Dapper Labs: A 'Private' Joke or Much Ado About Nothing?
Friel v. Dapper Labs is important to the NFT industry because the Securities and Exchange Commission has refrained from providing formal guidance on this very question. The procedural posture of the decision, however, including certain oddities underlying its rationale, likely limits its substantive significance.
May 15, 2023 at 12:15 PM
8 minute read
Special SectionsThe Southern District of New York recently issued the first opinion addressing whether nonfungible tokens (NFTs) are securities under the Securities Act of 1933. Friel v. Dapper Labs, 2023 WL 2162747 (2023), is important to the NFT industry because the Securities and Exchange Commission has refrained from providing formal guidance on this very question. The procedural posture of the decision, however, including certain oddities underlying its rationale, likely limits its substantive significance.
The court denied Dapper Labs' motion to dismiss the plaintiff's claims for failure to register "Moments" NFTs as securities under Section 5 of the Securities Act. Moments are part of "NBA Top Shot," a blockchain marketplace for digital collectibles established by Dapper Labs and the National Basketball Association. Citing the U.S. Supreme Court's Securities and Exchange Commission. v. Howey decision, the complaint asserts that Moments are securities because they involve the plaintiffs' investment of money in a common enterprise with an expectation of profit based on the efforts of others.

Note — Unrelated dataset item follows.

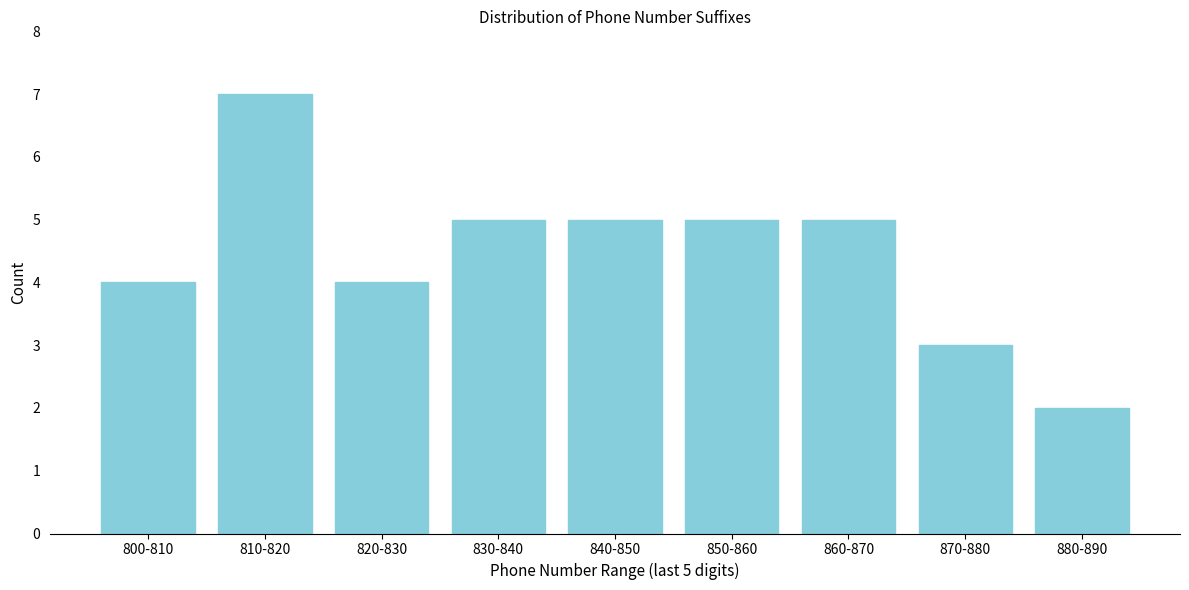

Reading right to left, list all the values displayed in this chart.

880-890=2	870-880=3	860-870=5	850-860=5	840-850=5	830-840=5	820-830=4	810-820=7	800-810=4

The court assumed the truth of the complaint's allegations in assessing whether it states a claim for relief that is "plausible on its face" and "above the speculative level." Friel *6 (quoting Ashcroft v. Iqbal, 556 U.S. 662 (2009) and Bell Atlantic v. Twombly, 550 U.S. 544 (2007).) The court also liberally applied the judicial notice doctrine to rely on external sources in denying the motion but emphasized that "here, it is a close call and the court's decision is narrow." "If there is a defining line separating those offerings that are securities from those that are not, whether Moments qualify toes that line intimately." This is a big "if" about a "defining line" the NFT industry has been anxiously seeking for years. The court, though, specifically avoided defining that line, reiterating twice that its decision "is narrow"—language that litigants, and judges, often rely on to limit a decision to its specific facts and diminish its precedential value.